- [ASSIGNMENT]:
Give the data again exactly, without images.

RECORDS PROVIDED: Begin

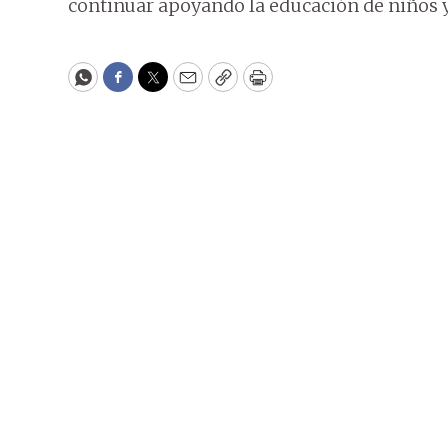
continuar apoyando la educación de niños y
WhatsApp
Facebook
Twitter
Email
Copy
Print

RECORDS PROVIDED: End

- [OUTPUT]:
continuar apoyando la educación de niños y
WhatsApp
Facebook
Twitter
Email
Copy
Print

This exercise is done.